[Start of section]

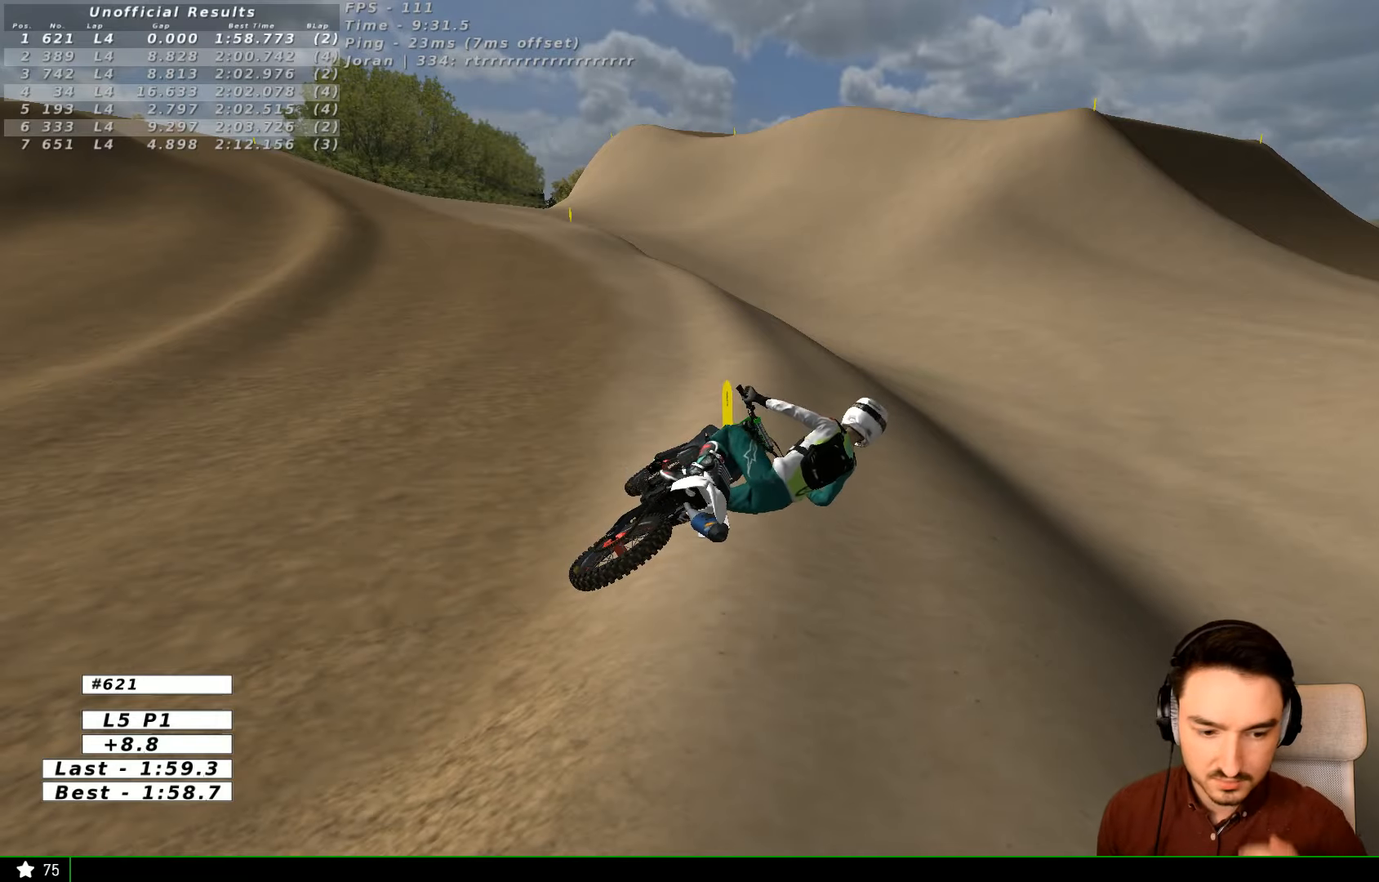
{"buttons": [], "left_stick": "center", "right_stick": "center", "events": []}
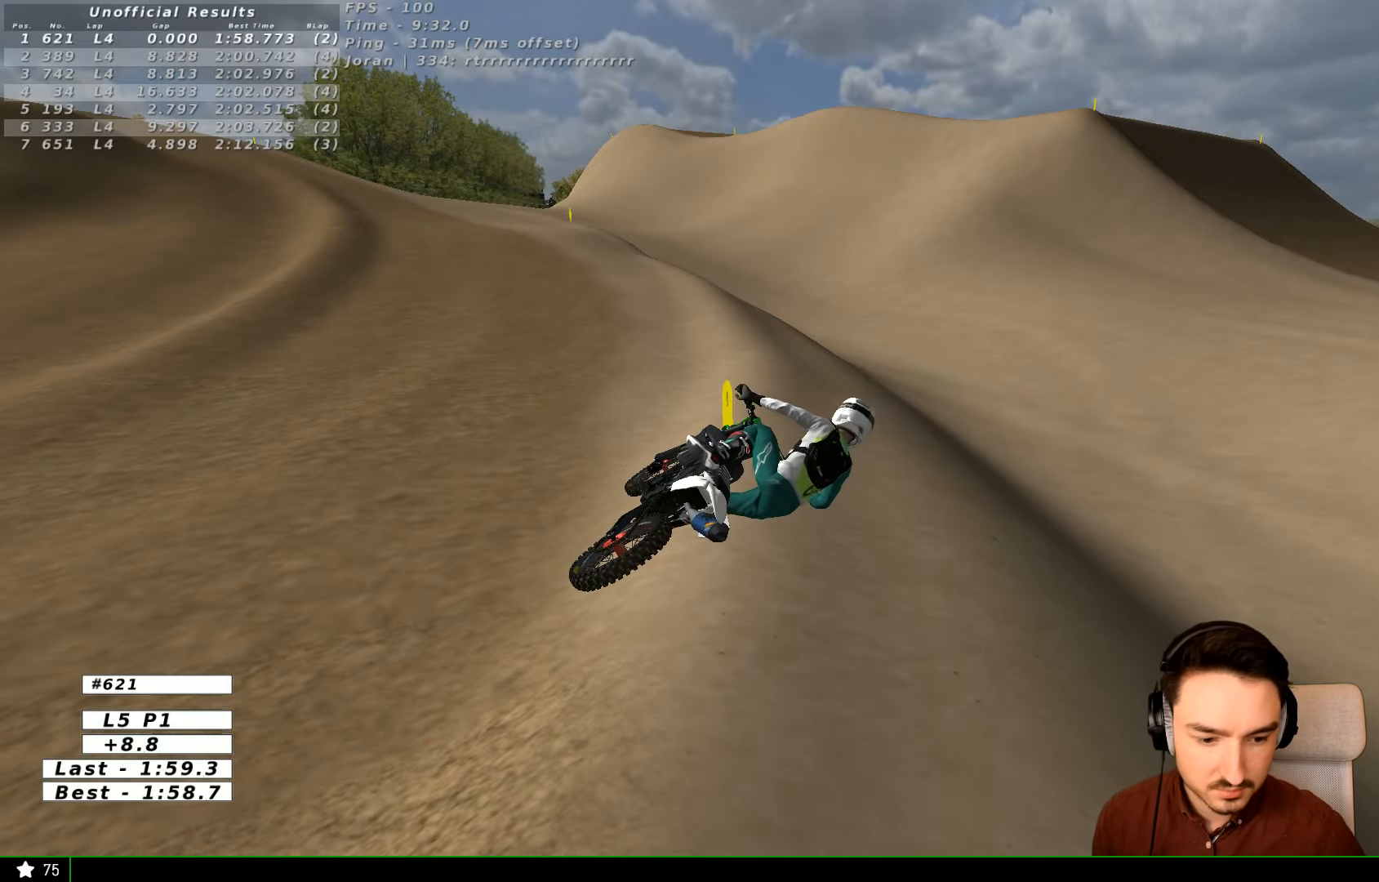
{"buttons": [], "left_stick": "center", "right_stick": "center", "events": []}
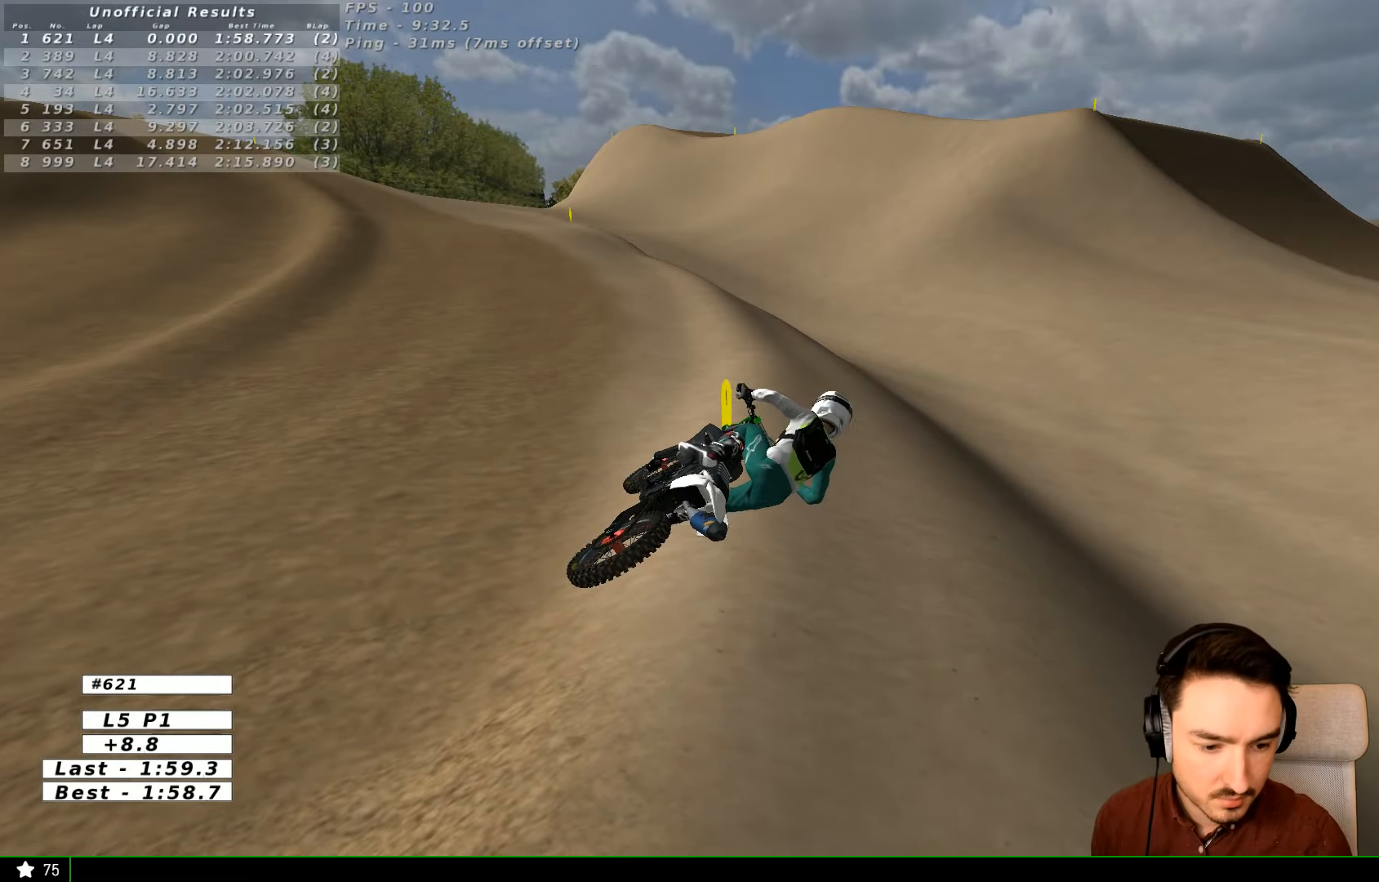
{"buttons": [], "left_stick": "center", "right_stick": "center", "events": []}
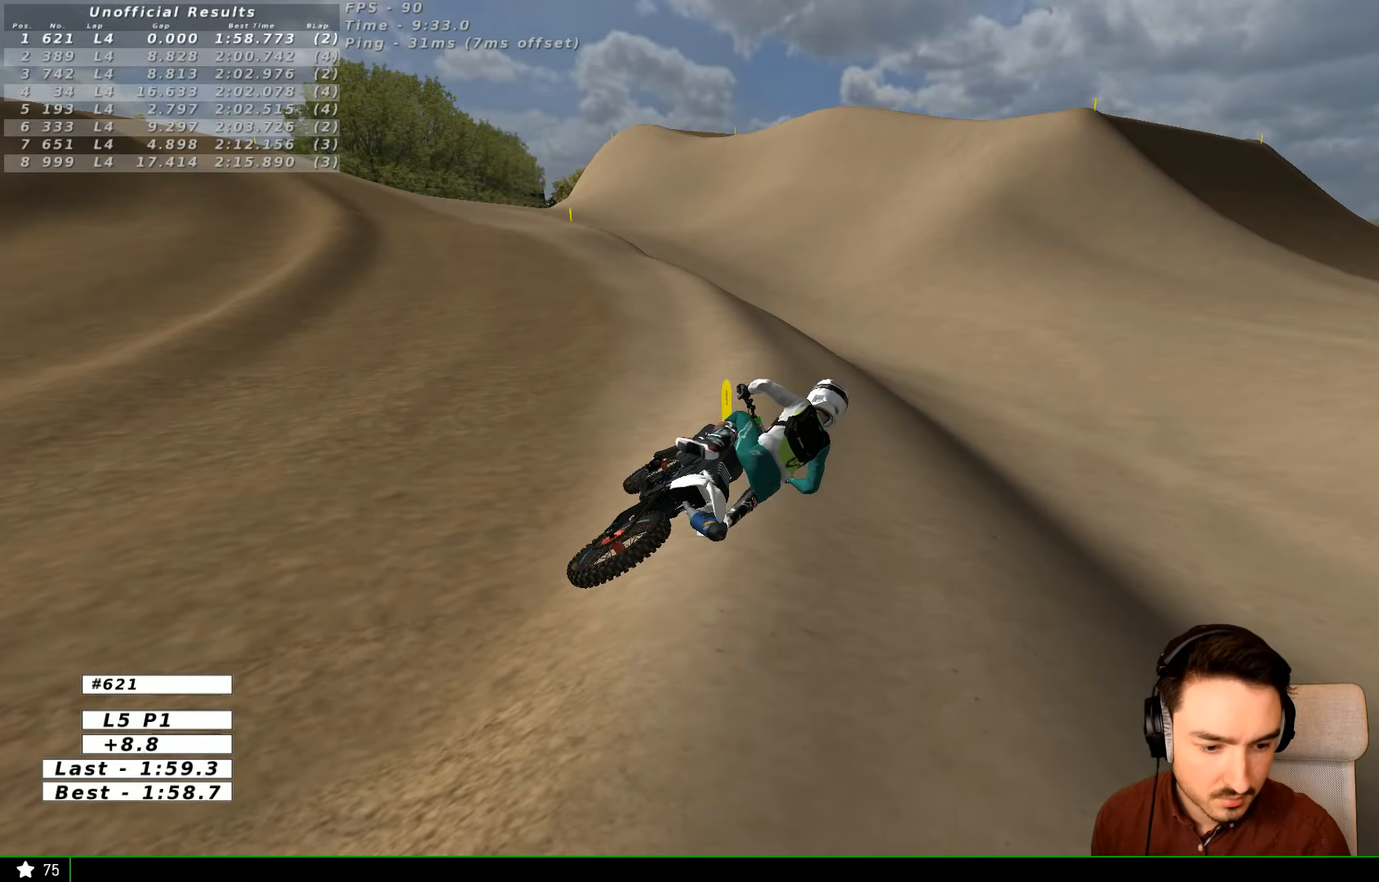
{"buttons": [], "left_stick": "center", "right_stick": "center", "events": []}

[End of section]

Your assignment:
Leave out the pictures and reproduce the rest of the listing exactly.

Expected output:
{"buttons": [], "left_stick": "center", "right_stick": "center", "events": []}
{"buttons": [], "left_stick": "center", "right_stick": "center", "events": []}
{"buttons": [], "left_stick": "center", "right_stick": "center", "events": []}
{"buttons": [], "left_stick": "center", "right_stick": "center", "events": []}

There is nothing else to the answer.